本文:
^^^^^^^^
自由な発想で最先端の流行を創り出すファッション

東京から始まった、最先端ファッションへのチャレンジ

「現世佳人集」/所蔵:江戸東京博物館

東京から始まった、最先端ファッションへのチャレンジ
日本人が洋服を着るようになったのは明治初期のこと。男性の断髪・洋装 が広まるスピードとは異なり、当時、家中心の生活をしていた女性の洋装化はなかなか進みませんでした。この状況を打ち破り、先駆けて洋装を取り入れたのは上流階級の女性たち。明治16年(1883年)、現在の千代田区内幸町に鹿鳴館が建設されると、海外からの来賓客をもてなすため、きらびやかな舞踏会が開かれるようになりますが、ヨーロッパで流行していた最先端のドレスに身を包んだ女性たちの姿は、一躍脚光を浴びるようになります。こうして東京で始まった新しいファッションへの挑戦は、一般の女性の間にも少しずつ広がっていきながら、次の時代を迎えていきます。
大正時代に新たなブームを巻き起こしたモボ・モガ
明治後期、おしゃれのお手本となったのは東京の女学生。リボンに袴、革靴というハイカラ姿に、多くの女性は憧れのまなざしを向けました。そして、大正12年(1923年)の関東大震災により、街並みが一変した東京に登場したのが、「モボ(モダンボーイ)」「モガ(モダンガール)」と呼ばれた、トレンドの最先端をゆく若者たち。モボは、オールバックにパナマ帽、セイラーズボンにロイド眼鏡という装い。モガは、断髪のイートンクロップ(後ろを刈り上げ、前髪をサイドになでつけた髪型)に引き眉毛、斬新な柄の着物や、アメリカ・ヨーロッパのデザインを取り入れたモダンなスタイル。そんな洋装ファッションに身を包んだ、モボ・モガたちが、銀座の通りを闊歩する姿は注目の的でした。
^^^^^^^^
学習用データ:

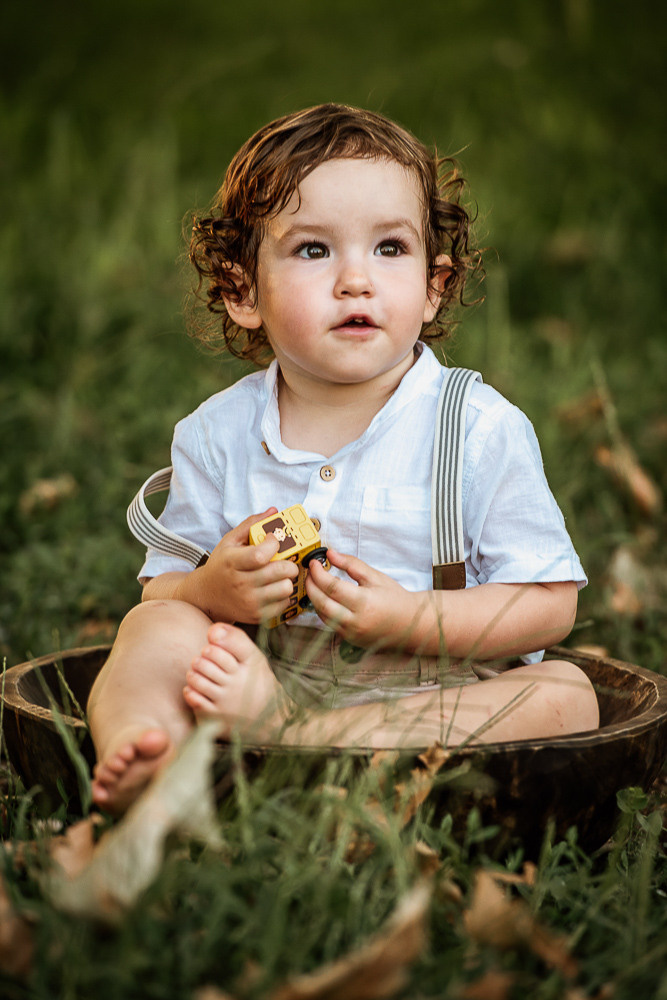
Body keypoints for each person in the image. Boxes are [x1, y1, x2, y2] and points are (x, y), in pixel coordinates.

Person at [88, 104, 599, 813]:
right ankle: (147, 753)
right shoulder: (216, 433)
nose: (355, 279)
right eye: (313, 250)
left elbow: (548, 607)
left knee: (566, 697)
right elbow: (162, 589)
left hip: (429, 701)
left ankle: (297, 744)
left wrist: (411, 617)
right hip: (257, 680)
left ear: (432, 287)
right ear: (242, 291)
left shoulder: (475, 428)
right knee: (152, 628)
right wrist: (210, 592)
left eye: (389, 249)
^^^^^^^^
課題 1: 東京のファッションの歩みを述べた本文によると、鹿鳴館が建設されたのは何年ですか。
課題 2: 東京のファッションの歩みを述べた本文を、最後の文の後から書き継いでください。
データは本文とは関係がありません。

解答 1: 明治16年(1883年)です。

解答 2:
鉄道の登場〜新幹線の開通で人々の移動はより快適に

©マイナビ presents TOKYO GIRLS COLLECTION 2017 A/W

東京の最旬トレンドを世界に向けて発信
明治時代から、東京には日本の最新ファッションが生まれ、常に牽引し続けてきましたが、その役割は今も変わっていません。なかでもガールズマーケットに特化し、注目を集めているのが「日本のガールズカルチャーを世界へ」をテーマに10年以上継続開催されている、国内最大級のファッションフェスティバル「東京ガールズコレクション(TGC)」です。常に最旬のトレンドとともに変化と進化を繰り返してきたTGCは、2020年に向け、“TOKYO”のガールズカルチャー発信基地としてさらなる発展を計画中。今後も、オリジナリティあふれるスタイルを自由に楽しむ時代にふさわしい、東京の最先端トレンドを世界に向けて発信し続けていきます。